Confront and Conceal - David Sanger
The extraordinary story about the Obama administration’s decision to launch a supersecret cyber operation against Iran’s nuclear facilities is the centerpiece of New York Times correspondent David Sanger’s Confront and Conceal: Obama’s Secret Wars and Surprising Use of American Power (Crown, $28). But this well-sourced and vividly written book also provides informative accounts of the handling of other key national security challenges, including Afghanistan, Pakistan, the Arab Spring, China and North Korea. President Obama is portrayed as both idealist and pragmatist. On the one hand, he’s wary of military action when no national threat exists and rejects the neoconservative notion of the United States as “indispensable nation.” On the other hand, he’s depicted as firmly willing to use force to protect U.S. interests, as when he ordered the raid that killed Osama bin Laden, expanded drone strikes into an antiterrorism offensive, and authorized use of the Stuxnet cyberworm to sabotage Iran’s nuclear program.
The Obamians - James Mann
His 2004 book, The Rise of the Vulcans, about the backgrounds and experiences of George W. Bush’s foreign policy team, established James Mann as an insightful and balanced chronicler of the personalities who shape foreign policy.
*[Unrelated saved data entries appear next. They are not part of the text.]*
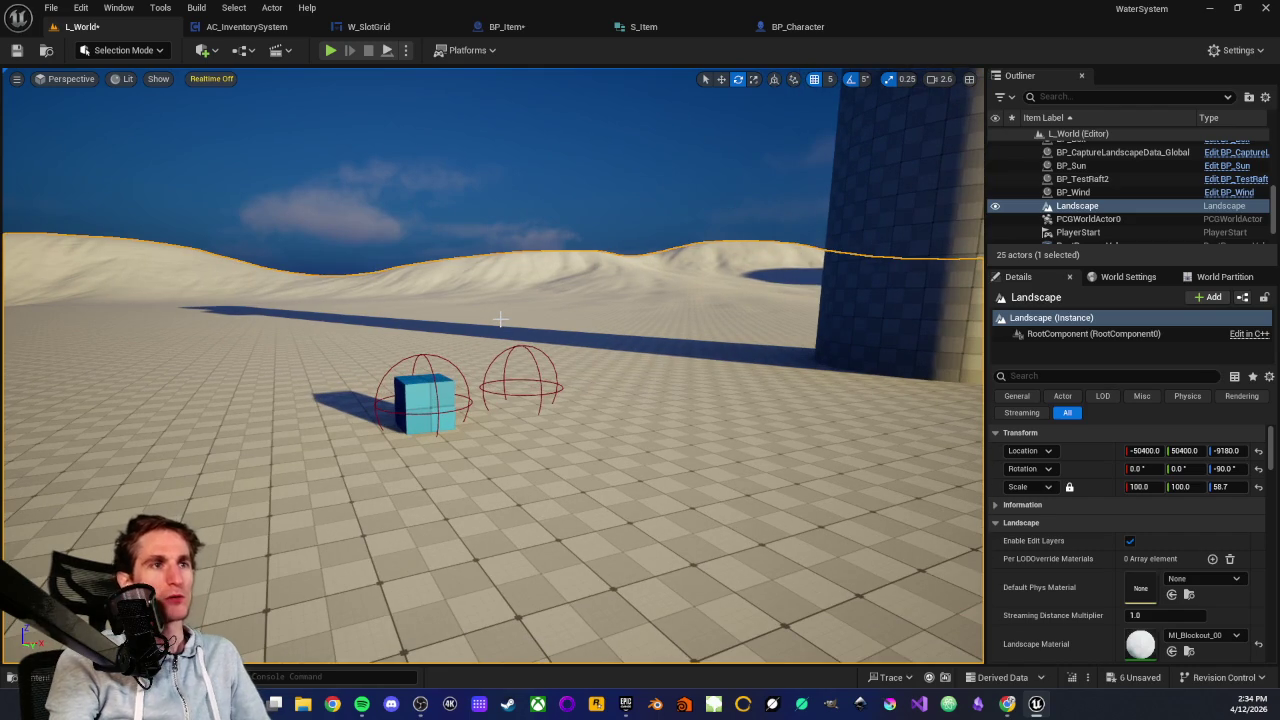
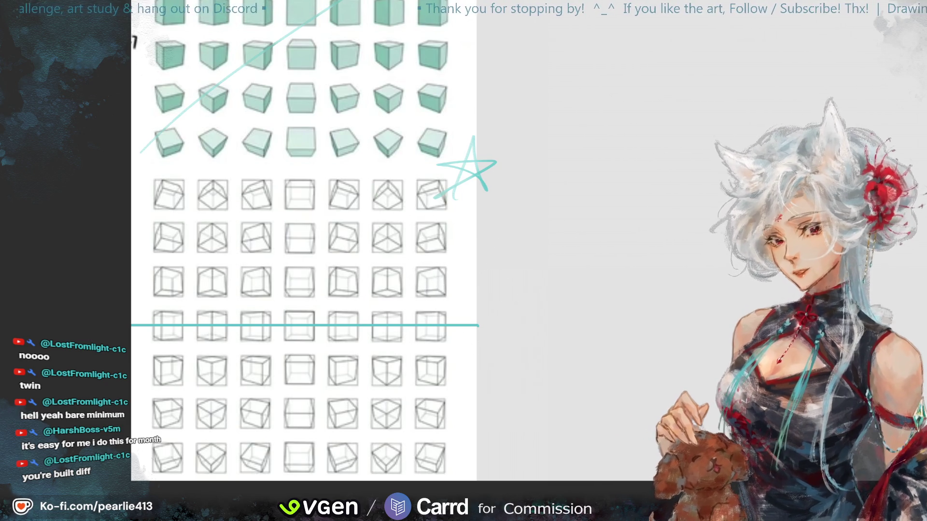
Step: Tick a few wireframe cubes, then undo the ticks and the long horizontal teal line
left_click_drag(788, 85, 869, 81)
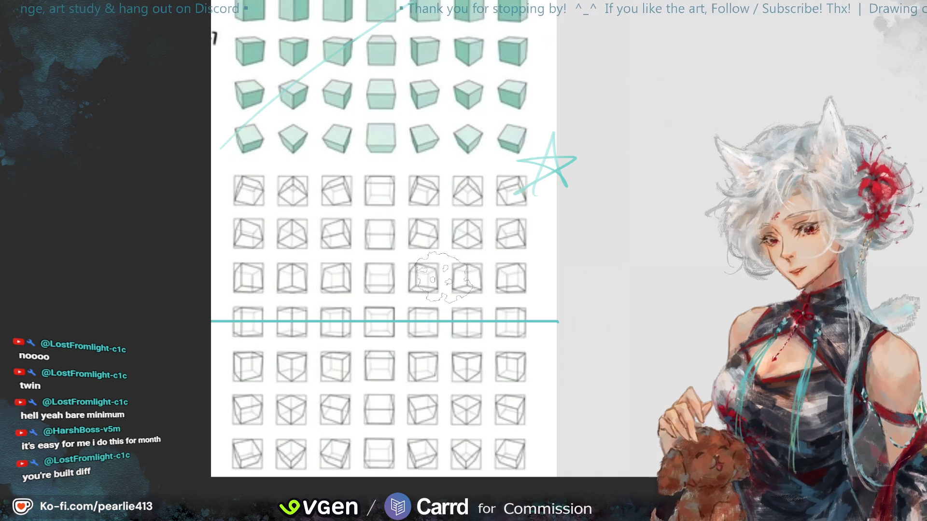
left_click_drag(473, 240, 497, 198)
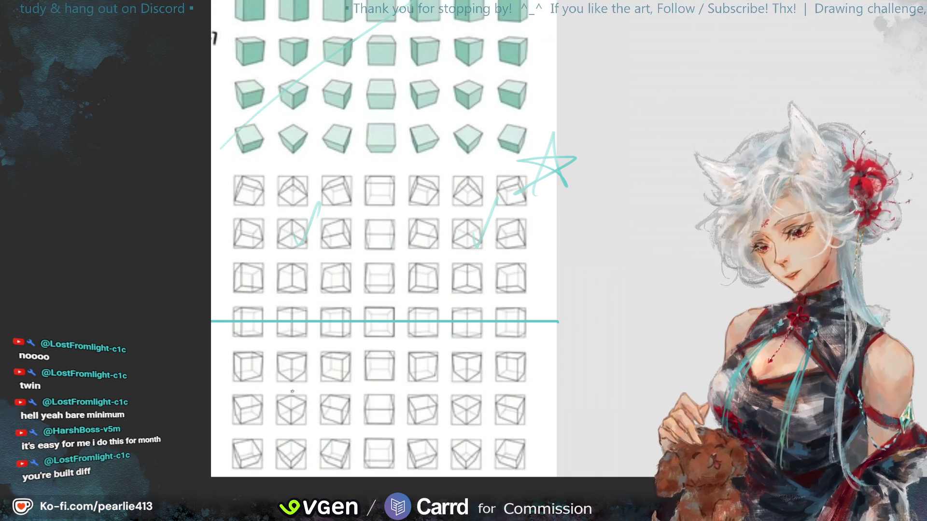
left_click_drag(454, 414, 494, 376)
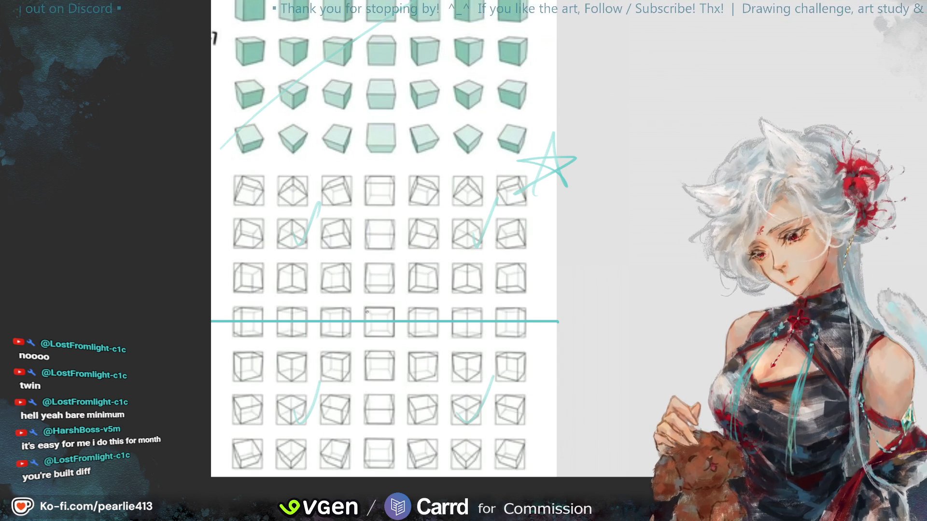
left_click_drag(365, 338, 366, 309)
In The Obamians: The Struggle Inside the White House to Redefine American Power (Viking, $26.95), Mann offers a complex portrait of the foreign policy- making apparatus around President Obama. He describes how Obama and his team in some ways have followed through on their initial pledges to break with the policies of the Bush administration, but how in other ways they have accommodated themselves to the preexisting order. Obama is portrayed as the master of his own foreign policy. But the book also highlights the influence of two main groups around the president—the older, experienced Washington hands including Hillary Clinton, Bob Gates, and Leon Panetta, and a younger, very politically attuned group closer to Obama that includes Denis McDonough, Ben Rhodes, Samantha Power, and Susan Rice.